Le syndicaliste rappelle ce jeudi 5 mars que ce problème n’est pas nouveau. Certains agents, pourtant détenteurs de numéros matricules des séries 5 et 6 délivrés par le ministère de la Fonction publique, avaient continué à percevoir leur rémunération jusqu’en décembre 2025 avant d’être supprimés des listings en 2026. À Beni, une quarantaine d’agents seraient concernés, tandis que la zone de santé d’Oicha est également touchée. Plusieurs d’entre eux avaient déjà été écartés lors des contrôles biométriques, sous prétexte que leurs matricules n’étaient pas valables.

Pour faire face à cette situation, le syndicat a lancé une collecte d’informations dans différentes zones de santé. Les agents concernés sont invités à remplir des fiches avec leurs identités et coordonnées afin de préparer un recours. Bitisho Bin Malira Guillaume annonce que le syndicat envisage même d’écrire au président de la République pour dénoncer cette situation.

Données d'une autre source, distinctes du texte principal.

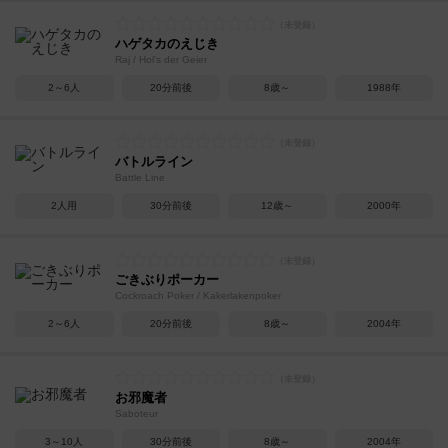
ハゲタカのえじき
Raj / Hol's der Geier
2～6人
20分前後
8歳～
1988年
バトルライン
Battle Line
2人用
30分前後
12歳～
2000年
ごきぶりポーカー
Cockroach Poker / Kakerlakenpoker
2～6人
20分前後
8歳～
2004年
お邪魔者
Saboteur
3～10人
30分前後
8歳～
2004年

Il insiste sur le rôle essentiel de ces professionnels dans un contexte sécuritaire difficile. Ils assurent la prise en charge des malades dans les structures sanitaires, des victimes de violences armées, ainsi que des veuves de militaires et d’autres personnes affectées par les conflits. Tout en reconnaissant l’existence possible d’agents fictifs dans certains listings, il estime que la solution doit passer par des vérifications sur le terrain, comme cela avait été fait en 2020 lors de la révision du fichier de la prime de risque.

Le syndicaliste met en garde contre les conséquences sociales graves que pourraient entraîner ces suppressions dans une région déjà marquée par l’insécurité liée aux attaques des ADF et du M23. Il évoque la pauvreté et la précarité extrême qui frappent les agents privés de leur rémunération.

Le syndicat appelle le gouvernement à examiner rapidement ces dossiers pour distinguer les agents réellement actifs de ceux qui ne le sont pas. Il invite également les autorités provinciales, notamment le gouverneur Évariste Somo Kakule, à accompagner les professionnels de santé dans la recherche de solutions. Parallèlement, une réunion de l’intersyndicale est annoncée, ainsi que l’envoi de correspondances aux ministères de la Santé, des Finances et du Budget. En attendant, les agents concernés sont exhortés à garder leur calme et à continuer à servir la population.